PASSAGE EXTRAIT —
══════════
Rêve de jungle

Longtemps, j’ai rêvé de jungle. Cette découverte je l’ai attendue toute ma vie. La vie sauvage, les arbres, les araignées, tout ça…

 

Le plus grand parc sauvage du pays, la forêt la plus ancienne de la planète. J’y suis

 

En quittant Malacca, j’étais prête à m’y rendre à pied, en traînant ma valise à roulettes. Taman Negara me voilà, Malaisie, me voici.
Pour cette première découverte, je veux faire une balade réputée facile, à faire seul sans problème en quatre heures environ. OK. Ça sonne bien, je suis en pleine forme.
Il a plu à torrent la nuit précédente, je vais devoir progresser dans la gadoue. Je me présente à l’entrée du parc et demande un plan ainsi que les renseignements qui s’imposent. J’hérite d’un plan minuscule sur lequel gribouille le guide car il n’est pas actualisé. Rien que pour trouver le sentier qui part du point information, je demande trois fois mon chemin. Ce n’est pas gagné !

Je commence à marcher. Donner des distances dans la jungle, c’est comme expliquer la théorie de la relativité à Rambo. On parle de temps de marche

 

Au bout d’une heure de crapahutage dans la boue, après avoir continué sur un chemin vraiment peu balisé qui d’ailleurs ne ressemble pas toujours à un chemin, je me retrouve à un croisement…
Trois directions, aucune n’est sur ma carte.
Je suis comme qui dirait, perdue.
J’attends en chassant les sangsues de mes chaussures.
Attendre, c’est toujours bien quand on est perdu.
J’entends alors des voix au lointain.
Je lance quelques Youhou sonores… un groupe approche.
Un groupe de malais accompagné de quoi, je vous le donne dans le mille, un guide certifié. Et il est charmant.
Je demande mon chemin.
══════════
DONNÉES EXTRAITES —
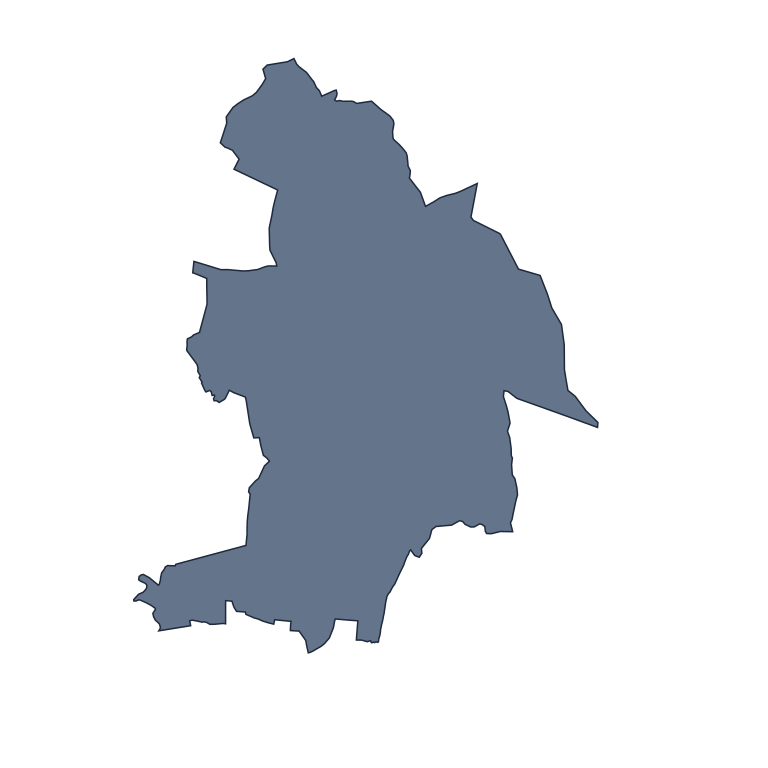 the district of Ezza South, Ebonyi, Nigeria, rotated 284°
{"feature_id": "59680162B18578493945657", "entity_name": "Ezza South", "entity_type": "district", "adm_level": 2, "iso_a3": "NGA", "parent_name": "Nigeria", "parent_adm1": "Ebonyi", "projection": "mercator", "projection_center": [7.982, 6.114], "detail": "fine", "context": "isolated", "style": "filled", "palette": "slate", "viewbox_px": 768, "rotation_deg": 284, "n_neighbors": 0, "source": "geoboundaries", "source_scale": "gbopen_adm2", "svg_char_len": 4414}
<svg xmlns="http://www.w3.org/2000/svg" viewBox="0 0 768 768"><g transform="rotate(284 384 384)"><path d="M457.0,169.9L445.6,171.5L445.4,173.9L444.6,179.6L443.5,186.5L437.8,187.9L422.9,191.9L418.6,193.0L390.2,192.5L389.6,192.6L388.6,191.4L385.4,187.2L383.3,186.0L380.2,182.3L376.6,182.8L375.3,183.3L373.4,183.7L371.6,184.0L370.6,184.0L368.7,184.6L357.8,197.8L354.6,199.6L351.1,200.3L349.8,201.6L347.6,203.7L345.5,203.2L341.7,207.1L340.8,206.7L334.4,211.7L333.2,213.2L335.5,216.3L335.1,217.3L334.9,218.1L331.3,220.0L332.2,222.1L331.0,222.7L328.5,222.1L326.6,223.2L327.3,225.5L326.2,228.5L330.1,232.5L331.6,233.5L340.5,235.4L339.2,240.5L337.8,252.6L334.8,254.2L312.9,263.4L300.2,270.7L301.8,276.0L294.4,279.4L285.6,284.2L283.9,288.1L281.4,291.5L275.6,287.8L262.0,285.2L258.8,282.7L250.8,278.4L246.6,278.7L244.7,280.8L230.3,282.9L223.1,283.7L218.0,284.5L211.4,285.9L205.1,287.5L194.0,289.1L180.2,264.3L158.7,225.6L157.1,225.4L156.3,222.0L155.5,218.0L153.5,216.0L151.3,215.7L148.8,214.7L146.8,213.9L144.8,214.0L142.0,214.1L139.6,214.5L135.3,214.4L134.2,213.8L139.3,203.1L141.0,196.5L139.7,194.2L137.9,193.0L134.7,193.3L133.7,195.9L133.3,198.2L132.8,200.9L131.3,202.6L128.7,203.0L127.0,202.5L123.7,200.7L120.6,196.7L114.3,193.3L113.0,193.7L113.4,195.8L114.9,197.8L115.4,199.4L114.2,206.2L112.9,211.5L111.0,216.3L109.7,216.6L106.7,215.6L105.5,215.2L102.5,216.7L99.6,219.2L97.0,224.0L93.8,225.9L92.2,225.9L90.0,225.2L102.7,254.9L107.2,252.7L108.5,255.0L108.8,260.4L108.9,265.1L109.7,266.9L109.7,269.7L108.7,273.2L109.9,277.8L112.7,285.7L113.0,288.3L132.3,283.5L135.5,282.8L136.5,289.0L131.4,292.2L127.7,295.9L129.2,304.6L127.1,305.7L125.6,314.7L125.5,318.7L124.6,323.8L124.3,329.8L124.3,335.1L128.8,335.0L131.2,351.2L126.9,351.8L122.1,352.8L123.7,361.4L116.5,369.8L115.0,370.7L112.8,371.6L108.3,373.8L104.8,375.6L105.9,377.5L107.6,379.6L109.1,381.1L114.1,386.3L117.6,389.0L124.3,392.4L134.7,393.8L137.1,393.8L140.4,393.5L144.2,393.5L146.3,406.6L147.3,412.4L147.9,415.9L146.1,416.2L128.9,419.1L130.1,424.4L129.9,430.1L131.7,433.0L130.2,434.1L129.9,434.6L130.9,436.2L130.8,437.6L131.5,437.9L131.9,438.9L131.7,440.1L132.4,441.0L135.7,440.6L139.0,440.8L141.8,440.6L144.9,440.1L150.3,439.9L154.7,439.9L158.9,439.6L161.1,439.6L164.9,439.2L168.1,438.9L173.3,438.4L176.7,438.4L177.9,438.2L181.3,438.9L183.5,440.1L188.9,441.4L192.4,442.8L197.7,443.8L201.6,444.5L205.1,445.2L212.9,446.9L216.5,447.2L221.6,447.9L223.5,448.5L224.9,448.9L227.6,449.1L229.5,450.0L225.0,455.3L224.4,460.1L228.9,461.7L233.5,460.1L245.2,465.5L254.3,465.7L258.3,468.9L263.4,483.7L269.7,490.5L269.5,493.8L267.5,496.5L266.2,502.7L267.2,506.2L271.5,510.7L271.3,513.2L270.1,516.3L265.5,518.0L263.7,519.8L264.7,524.4L269.0,532.5L271.8,544.6L279.9,540.3L283.5,541.0L291.5,540.6L303.0,540.2L308.6,540.4L315.3,538.1L323.8,533.9L326.8,530.5L336.6,527.3L343.2,526.5L345.2,524.9L352.4,522.9L362.3,519.0L368.1,515.2L376.3,515.8L377.9,515.2L387.7,510.7L393.1,507.6L400.7,502.9L406.6,502.1L406.7,506.3L402.2,516.4L400.9,529.8L397.0,568.8L393.5,601.7L398.4,600.9L406.9,586.4L418.3,572.5L422.3,564.0L432.5,559.5L441.6,555.6L453.6,552.5L465.7,549.4L484.7,541.8L498.3,528.5L508.7,522.1L510.5,521.0L527.1,509.2L528.0,487.4L528.0,486.7L557.1,461.1L557.9,460.1L564.3,431.2L567.0,428.0L601.1,426.0L594.7,418.0L589.9,412.2L586.4,407.3L582.1,399.2L578.2,393.3L572.6,388.0L566.4,381.3L578.9,372.9L582.0,368.9L589.9,358.9L594.5,358.5L597.5,357.9L601.3,354.6L604.2,353.7L608.6,352.1L610.7,351.4L613.7,349.6L616.9,345.5L619.8,341.2L623.1,335.1L624.2,333.6L625.8,332.9L631.1,331.2L636.5,330.9L639.4,330.5L642.1,329.1L645.5,324.8L649.5,314.8L655.4,303.5L649.6,289.5L650.7,286.1L650.5,283.8L648.4,275.8L648.3,272.3L646.9,269.6L647.7,267.4L651.7,268.3L654.4,268.2L657.6,266.6L656.9,265.0L654.3,261.8L648.2,253.9L652.9,250.4L655.4,246.6L660.4,242.6L662.1,240.2L667.6,233.4L671.3,224.8L673.2,221.9L678.0,217.9L673.3,212.3L665.2,193.5L660.2,190.4L651.7,195.3L646.0,193.6L645.8,193.6L636.2,189.7L631.7,186.4L625.8,179.2L620.9,174.6L615.9,170.6L605.0,166.3L602.6,167.1L599.0,168.3L587.5,167.5L578.5,166.8L575.3,172.5L575.2,174.8L574.1,180.4L567.1,189.0L561.6,187.7L556.1,186.5L546.5,233.9L535.2,233.7L527.8,233.8L520.8,234.4L507.5,234.9L490.1,239.7L486.2,241.0L475.6,250.0L472.5,251.4L471.4,246.7L470.7,243.7L469.9,241.8L468.6,239.6L466.8,237.0L464.6,233.9L461.1,225.1L459.6,220.1L457.2,204.8L455.5,198.1L456.3,183.4L457.0,169.9Z" fill="#64748b" stroke="#1e293b" stroke-width="1.5"/></g></svg>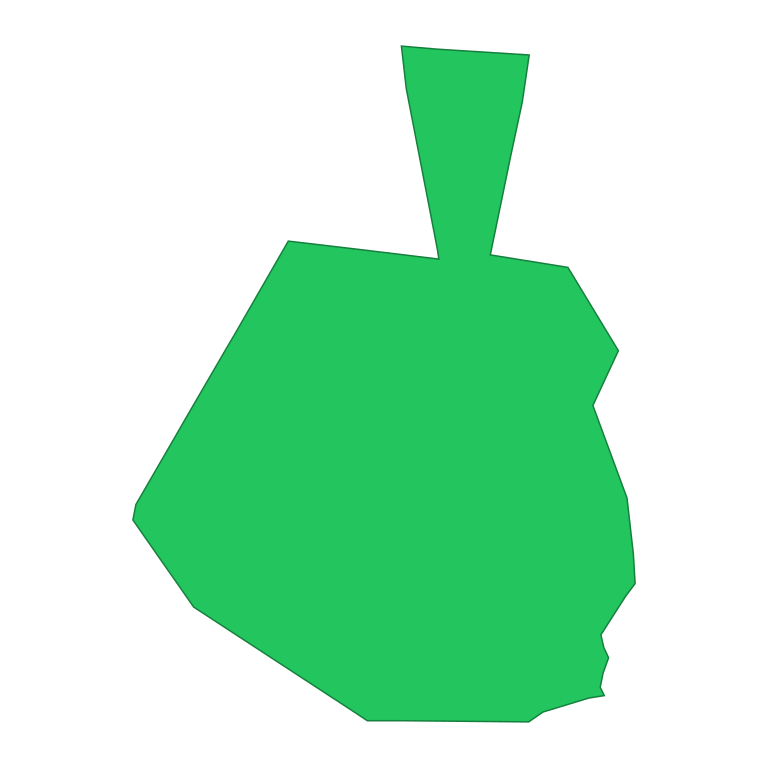 São José do Piauí, Piauí, Brazil
{"feature_id": "56859067B64517443240530", "entity_name": "São José do Piauí", "entity_type": "district", "adm_level": 2, "iso_a3": "BRA", "parent_name": "Brazil", "parent_adm1": "Piauí", "projection": "natural_earth1", "projection_center": [-41.469, -6.79], "detail": "fine", "context": "isolated", "style": "filled", "palette": "green", "viewbox_px": 768, "rotation_deg": 0, "n_neighbors": 0, "source": "geoboundaries", "source_scale": "gbopen_adm2", "svg_char_len": 620}
<svg xmlns="http://www.w3.org/2000/svg" viewBox="0 0 768 768"><path d="M635.1,583.6L633.4,554.3L627.0,497.9L623.6,488.8L592.9,405.5L618.4,350.7L567.9,267.4L490.3,254.9L510.6,156.5L513.5,143.0L522.3,102.0L529.2,55.0L436.5,49.1L401.4,46.1L406.3,88.8L428.8,204.9L437.6,250.5L438.8,259.1L372.0,251.0L288.3,241.1L234.0,335.5L227.6,346.3L185.5,418.7L175.5,436.1L135.9,504.5L132.9,520.0L193.7,607.1L348.7,708.4L367.3,720.7L400.4,720.7L528.7,721.9L543.0,712.0L588.6,698.1L604.3,695.6L600.2,687.3L603.1,673.0L608.6,657.8L603.8,647.5L600.9,634.8L625.8,596.0L635.1,583.6Z" fill="#22c55e" stroke="#15803d" stroke-width="1.5"/></svg>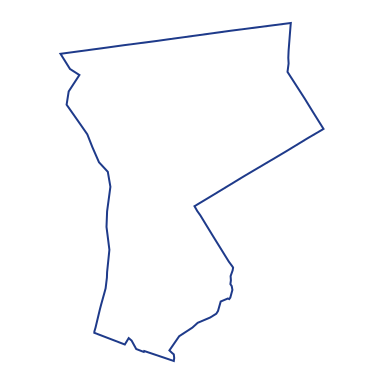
══════════
CONSIGNE —
Restituez sans rien modifier le passage du récit sur la jungle qui commence à « Attendre, c’est toujours » et se termine à « il est charmant. ». Les items forment un matériau à part, indépendant du récit sur la jungle.

EXERCICE CORRIGÉ —
Attendre, c’est toujours bien quand on est perdu.
J’entends alors des voix au lointain.
Je lance quelques Youhou sonores… un groupe approche.
Un groupe de malais accompagné de quoi, je vous le donne dans le mille, un guide certifié. Et il est charmant.